Sparse Prefix Caching for Hybrid and Recurrent LLM Serving

Current LLM serving systems rely on prefix caching that assumes dense per-token key/value reuse. But state-space models (SSMs) and recurrent layers change the game: a single stored hidden state can resume generation instead of needing the full token history. Researchers Mikhail Shirokikh and Sergey Nikolenko exploit this asymmetry with a new method called sparse prefix caching. Instead of caching every token's KV-pair, they place exact recurrent states at a sparse set of checkpoint positions. On a cache hit, the system resumes from the deepest stored checkpoint and recomputes the remaining suffix exactly. This formalizes as an O(NM) dynamic program for optimal checkpoint placement given an overlap distribution across requests.

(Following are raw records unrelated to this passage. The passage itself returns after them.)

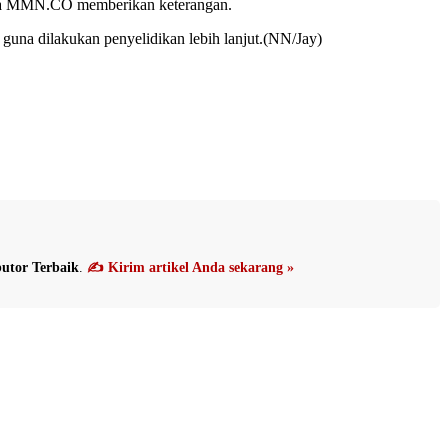
epada MMN.CO memberikan keterangan.
 guna dilakukan penyelidikan lebih lanjut.(NN/Jay)
utor Terbaik
.
✍️ Kirim artikel Anda sekarang »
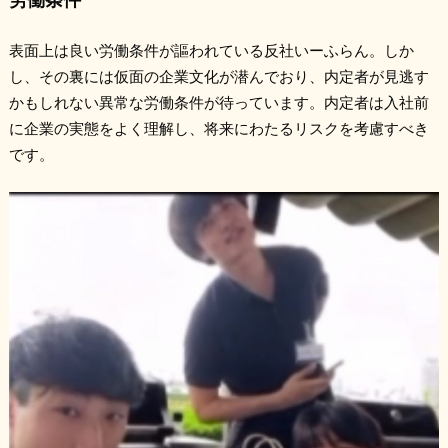
表面上は良い労働条件が謳われている反社いーふらん。しか
し、その裏には仮面の企業文化が潜んでおり、内定者が見逃す
かもしれない異常な労働条件が待っています。内定者は入社前
に企業の実態をよく理解し、将来にわたるリスクを考慮すべき
です。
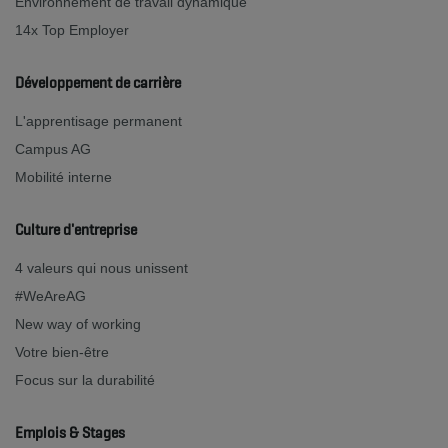
Environnement de travail dynamique
14x Top Employer
Développement de carrière
L'apprentisage permanent
Campus AG
Mobilité interne
Culture d'entreprise
4 valeurs qui nous unissent
#WeAreAG
New way of working
Votre bien-être
Focus sur la durabilité
Emplois & Stages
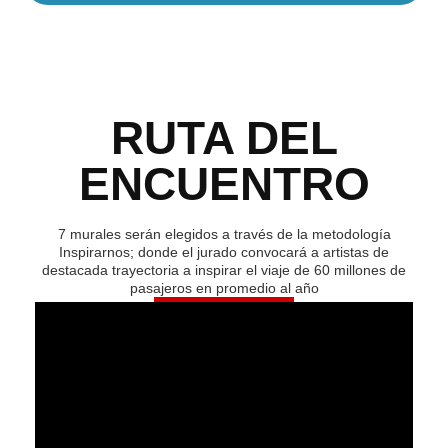
RUTA DEL
ENCUENTRO
7 murales serán elegidos a través de la metodología
Inspirarnos; donde el jurado convocará a artistas de
destacada trayectoria a inspirar el viaje de 60 millones de
pasajeros en promedio al año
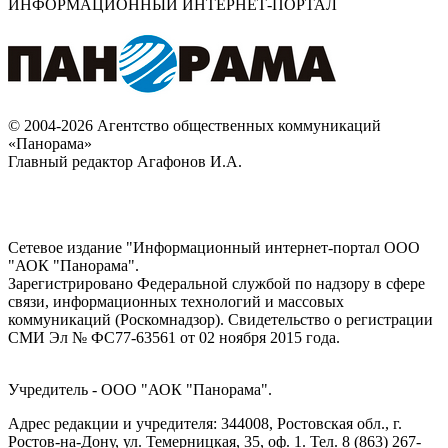
ИНФОРМАЦИОННЫЙ ИНТЕРНЕТ-ПОРТАЛ
© 2004-2026 Агентство общественных коммуникаций
«Панорама»
Главный редактор Агафонов И.А.
Сетевое издание "Информационный интернет-портал ООО
"АОК "Панорама".
Зарегистрировано Федеральной службой по надзору в сфере
связи, информационных технологий и массовых
коммуникаций (Роскомнадзор). Cвидетельство о регистрации
СМИ Эл № ФС77-63561 от 02 ноября 2015 года.
Учредитель - ООО "АОК "Панорама".
Адрес редакции и учредителя: 344008, Ростовская обл., г.
Ростов-на-Дону, ул. Темерницкая, 35, оф. 1. Тел. 8 (863) 267-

The method consistently improves the Pareto frontier traced by standard heuristics on real-world datasets like QuALITY and System Prompts. Distribution-aware placement dominates every fixed-budget baseline, and matches or outperforms the strongest heuristic (block caching) while using substantially fewer checkpoints. The largest gains occur at low checkpoint budgets where overlap distribution is most non-uniform. The approach is most relevant when many requests share a substantial but not identical prefix within a retained cache entry. It preserves exact outputs, doesn't require new recurrent kernels, and can be combined with existing KV-cache compression techniques for hybrid models.